Hi from Sunny Southern California !!

I'll be visiting my folks in Franklin Square, Long Island... When I'm there all we do is eat so i figured i should bring a bike  

I'll be there from May16th-23rd. Anyone want to ride ? Popular shop rides on the Island ? 

Thanks in Advance !!
-LinoD.


----------



## RkFast (Dec 11, 2004)

Shop rides in Nassau County, closest to you.

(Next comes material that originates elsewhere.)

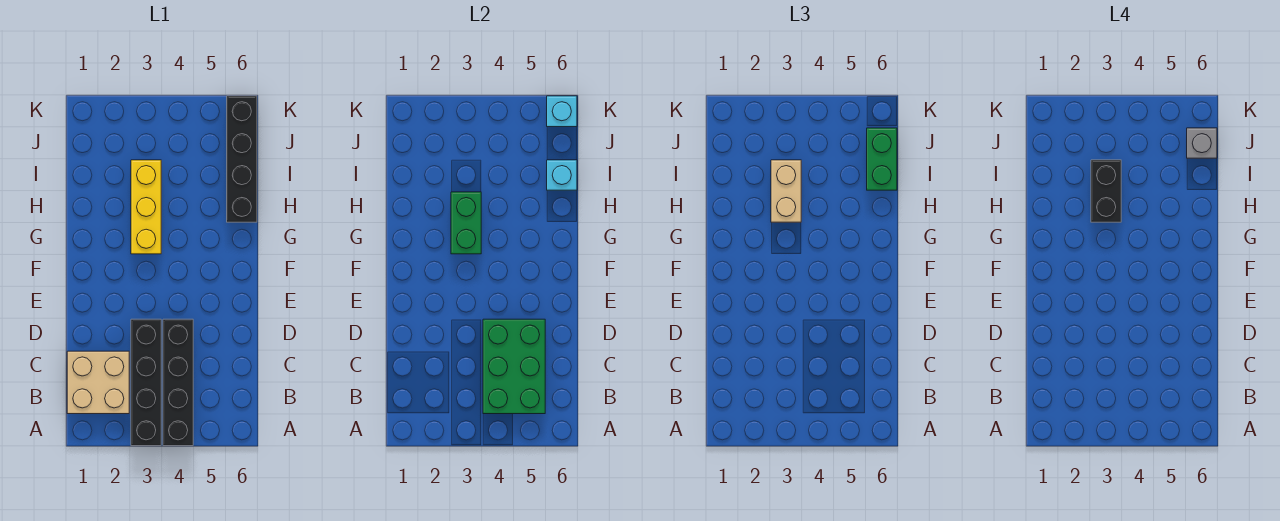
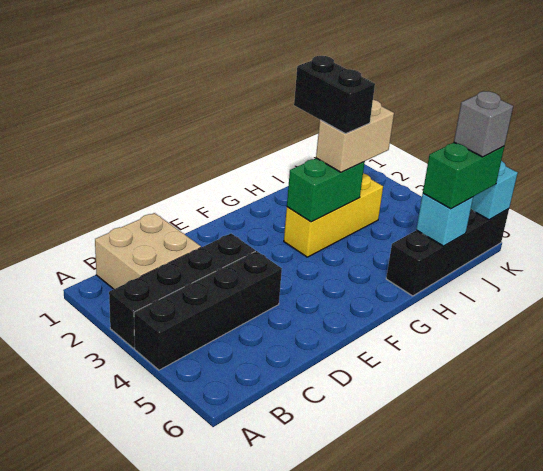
green 2x3 brick [483,319,545,414] -> none
black 1x2 brick [1091,160,1121,222] -> black 1x2 brick turned to [294,56,375,134]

Brands Cycle and Fitness. Saturday 7AM rollout. ~40 miles. Usually about 30 folks of mixed abilities. Mass rollout, but ride breks into groups by ability about 5 miles in. This is my weekly shop ride. Great group of guys, with the ride run by the shop's patriarch, Jaime. Ask for him. If you finish the ride and want more, you can go down to Cedar Creek Park, about 1 mile from the shop and hit up the Jones Beach MUT which is a nice, 5 miles scenic multi-use trail that goes right down to the water's edge more or less. 

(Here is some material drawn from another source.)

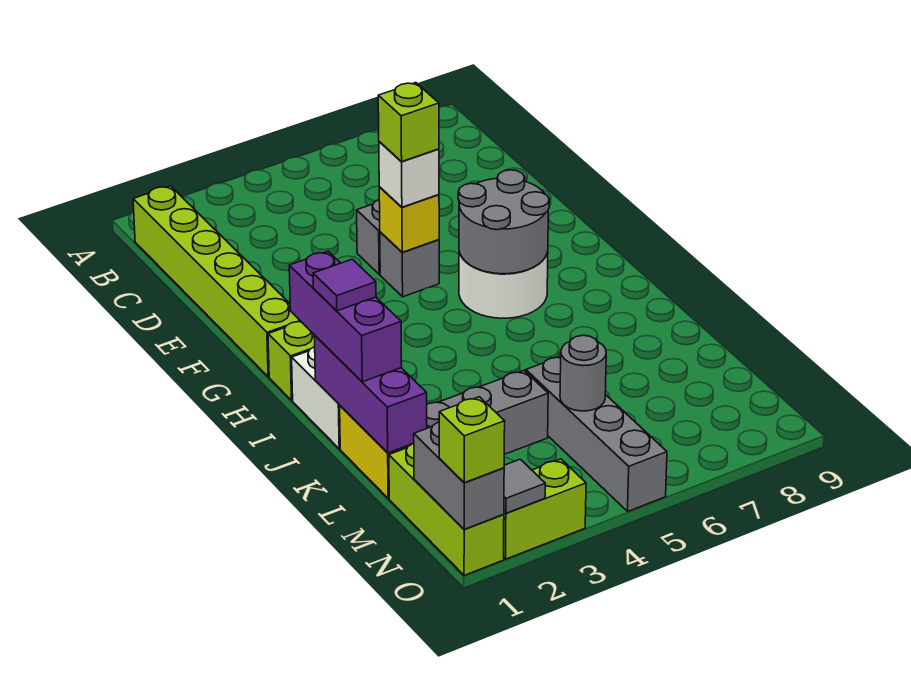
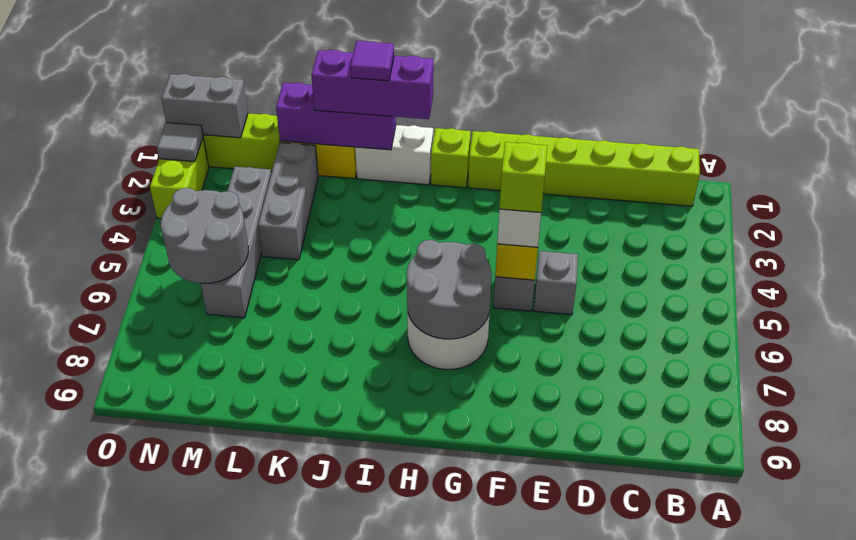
grey 1x4 brick [526,357,667,511] -> grey 1x4 brick turned to [201,167,271,318]
grey 1x1 round brick [560,335,606,411] -> grey 2x2 round brick [161,188,248,283]
lime 1x1 brick [439,397,505,483] -> none

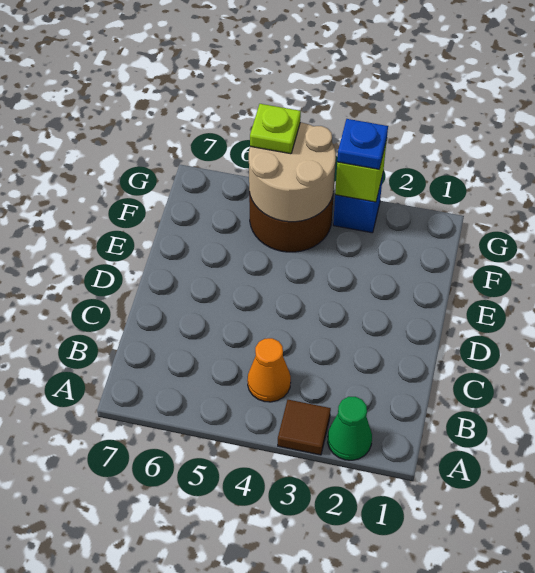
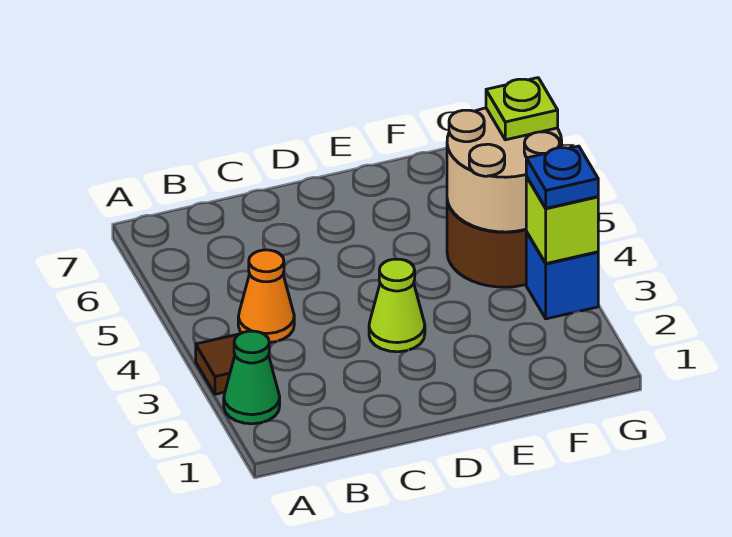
none -> lime 1x1 cone [369,259,425,352]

Mineola Bike and Mower. Sundays 8AM. Has structured AA, A and B rides. Never rode with these guys, but know a bunch of them and they are a good group of strong riders who will be happy to welcome you to ride along with them.


----------



## BigBird (Aug 28, 2011)

I think Briwckwell cycles has a bike ride every sunday at 8am i believe. alternating starts between their shops at New Hyde Park and Manhasset.


----------



## Margal (Mar 8, 2012)

I rode with Mineola club grop A last Sunday.. As this was my first group
Ride I'd say that I like it. I did not know anyone there but these guys where very friendly. I definitly will join and ride with them again.


----------



## NYC_CAAD (May 4, 2011)

Hey LinoD. Join us at the granfondony ride.. May 20th.

GRAN FONDO 110 miles/177k and 8,500 feet of climbing

MEDIO FONDO The 60mile/100k Medio Fondo


----------